Questions over credibility of border credibility interviews

Overseas students rejected on ‘arbitrary’ grounds, UKCISA report suggests

四月 18, 2013

Border officers have been accused of refusing visas to international students on “arbitrary” grounds after the introduction of interviews to test applicants’ English skills and genuineness.

From this month, at least 100,000 credibility interviews will be conducted every year in an attempt to weed out bogus students, the Home Office has said, but there are fears that they are actually being used to deter students and cut net migration.

A report by the UK Council for International Student Affairs (UKCISA) claims that the interviews can result in “unpredictable and subjective” decisions. In one example, a student was allegedly refused a visa because border staff thought that study in the UK was a bad use of her deceased father’s money, although this decision was eventually overturned.

Pilot interviews between December 2011 and February 2012 found that almost a third of students could be judged as not genuine, according to the Home Office, although the proportion was 14 per cent for university applicants. Following the trial, the Home Office introduced credibility tests for about 5 per cent of applicants the following July.

To gauge the impact of this first wave of interviews, UKCISA gathered responses from 83 institutions, including 57 in higher education.

Lack of credibility was the main reason given for refusal, according to Tier 4 Credibility Interviews: UKCISA Survey Report, released last month. In most circumstances, the reasons given were “potentially in line with the guidance”, the report acknowledges. But in many cases the refusals were subjective and possibly unjust, it argues.

One student was rejected because they had not previously travelled outside Pakistan and so could “not demonstrate any previous compliance with the immigration rules of another country”, one respondent says.

Officers were “sceptical” about the intentions of any student not going to study at a Russell Group university, says another.

Several students were refused visas because they could not give “specific module content” about an undergraduate foundation course, the report adds.

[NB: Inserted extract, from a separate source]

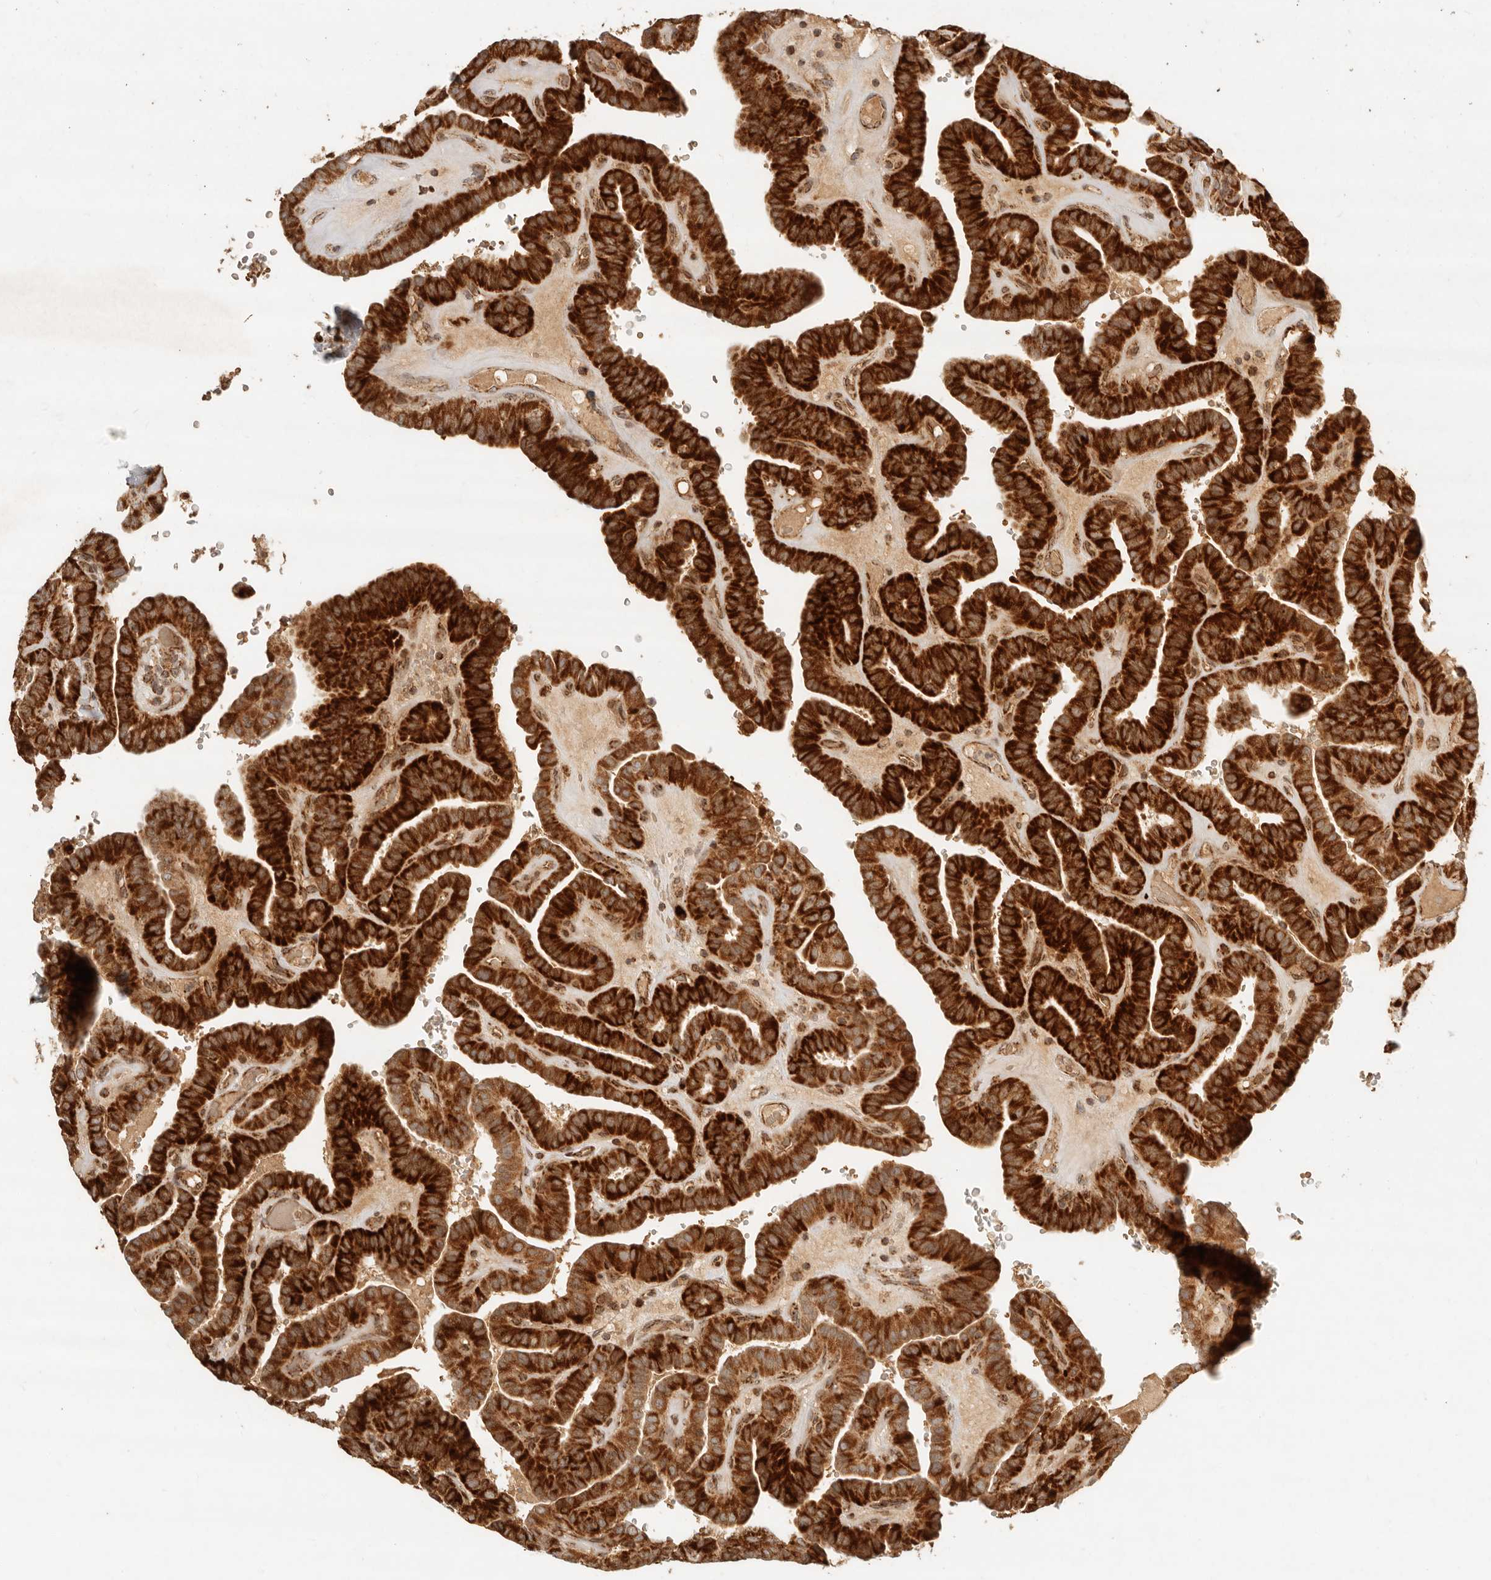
{"staining": {"intensity": "strong", "quantity": ">75%", "location": "cytoplasmic/membranous"}, "tissue": "thyroid cancer", "cell_type": "Tumor cells", "image_type": "cancer", "snomed": [{"axis": "morphology", "description": "Papillary adenocarcinoma, NOS"}, {"axis": "topography", "description": "Thyroid gland"}], "caption": "A high amount of strong cytoplasmic/membranous expression is appreciated in approximately >75% of tumor cells in thyroid cancer (papillary adenocarcinoma) tissue.", "gene": "MRPL55", "patient": {"sex": "male", "age": 77}}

There is also concern that immigration officers imposed a higher English language bar than necessary, and that students clammed up in the stress of the interview.

“It is unclear what training or qualifications the [officers] have to make them able to decide who is a ‘genuine’ student” and who can speak an appropriate level of English, one respondent complains.

In December 2012, Theresa May, the home secretary, announced a further 100,000 such interviews this financial year focusing on students from “high-risk” countries.

But Dominic Scott, chief executive of UKCISA, said there were fears that the measures were “yet one more administrative mechanism to reduce quite substantially the number of students coming to the UK in pursuit of net migration policies”.

The government has pledged to cut net migration to the “tens of thousands” by 2015.

A Home Office spokeswoman said: “Increasing our interviewing capability allows us to identify and stop those trying to abuse the system.”

It was announced last month that the UK Border Agency, which had been conducting the interviews, will be scrapped, with its functions split up and moved back under direct Home Office control.